* Task inputs *
_ _ _ _

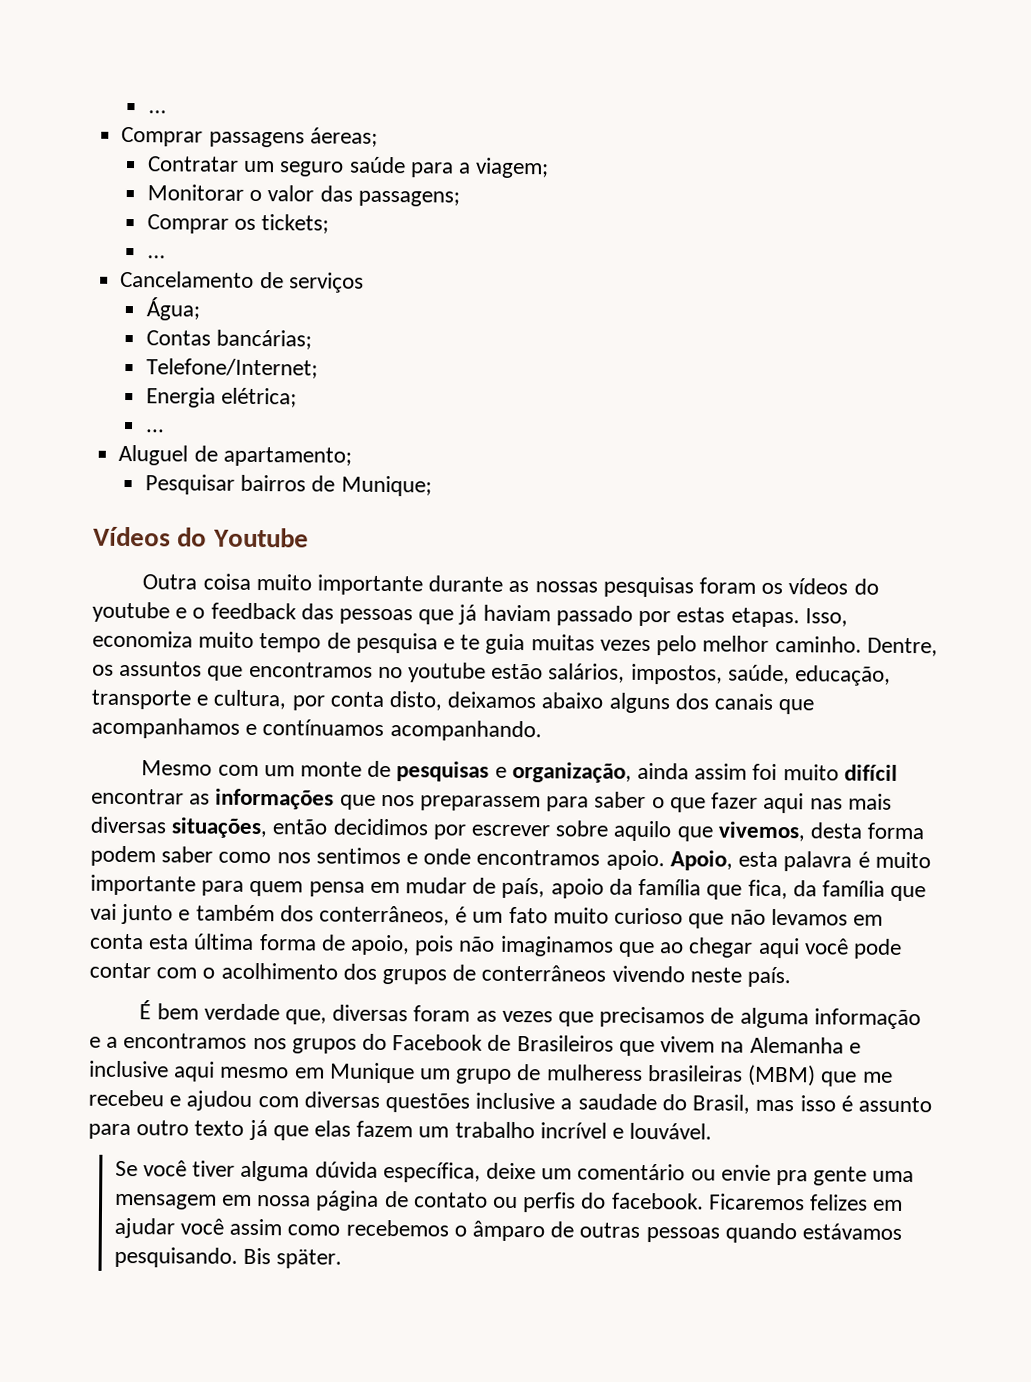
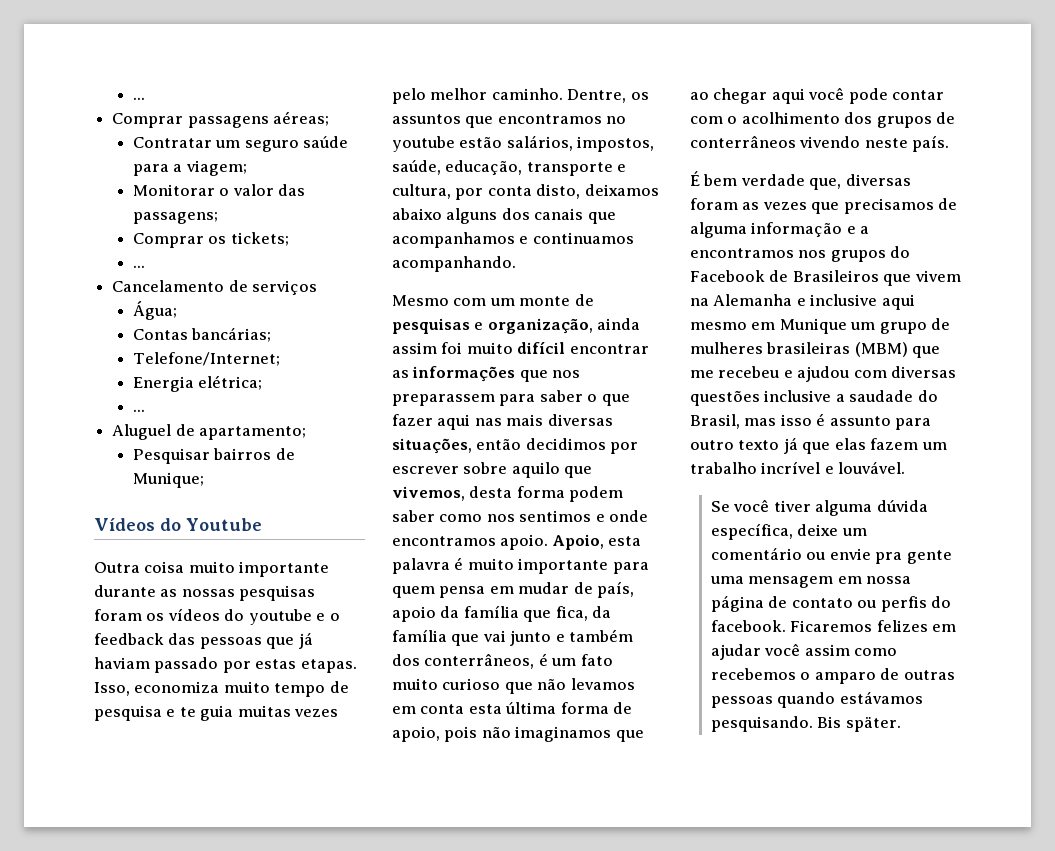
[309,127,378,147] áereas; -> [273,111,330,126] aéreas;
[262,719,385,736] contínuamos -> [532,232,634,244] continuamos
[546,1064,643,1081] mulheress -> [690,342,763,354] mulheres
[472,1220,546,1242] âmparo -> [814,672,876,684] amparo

_ _ _ _

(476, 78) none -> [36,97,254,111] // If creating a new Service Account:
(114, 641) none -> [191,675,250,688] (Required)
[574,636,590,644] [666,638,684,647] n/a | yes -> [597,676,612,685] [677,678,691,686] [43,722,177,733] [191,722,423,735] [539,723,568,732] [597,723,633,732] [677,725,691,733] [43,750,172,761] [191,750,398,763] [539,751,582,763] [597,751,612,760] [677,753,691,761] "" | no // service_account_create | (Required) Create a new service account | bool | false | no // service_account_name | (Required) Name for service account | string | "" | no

_ _ _ _

* Instructions to follow *
Taking the material above, extract exactly and only the lines from the line with "[309,127,378,147] áereas; ->" to the line with "[472,1220,546,1242] âmparo ->", inclusive of both.

* Task output *
[309,127,378,147] áereas; -> [273,111,330,126] aéreas;
[262,719,385,736] contínuamos -> [532,232,634,244] continuamos
[546,1064,643,1081] mulheress -> [690,342,763,354] mulheres
[472,1220,546,1242] âmparo -> [814,672,876,684] amparo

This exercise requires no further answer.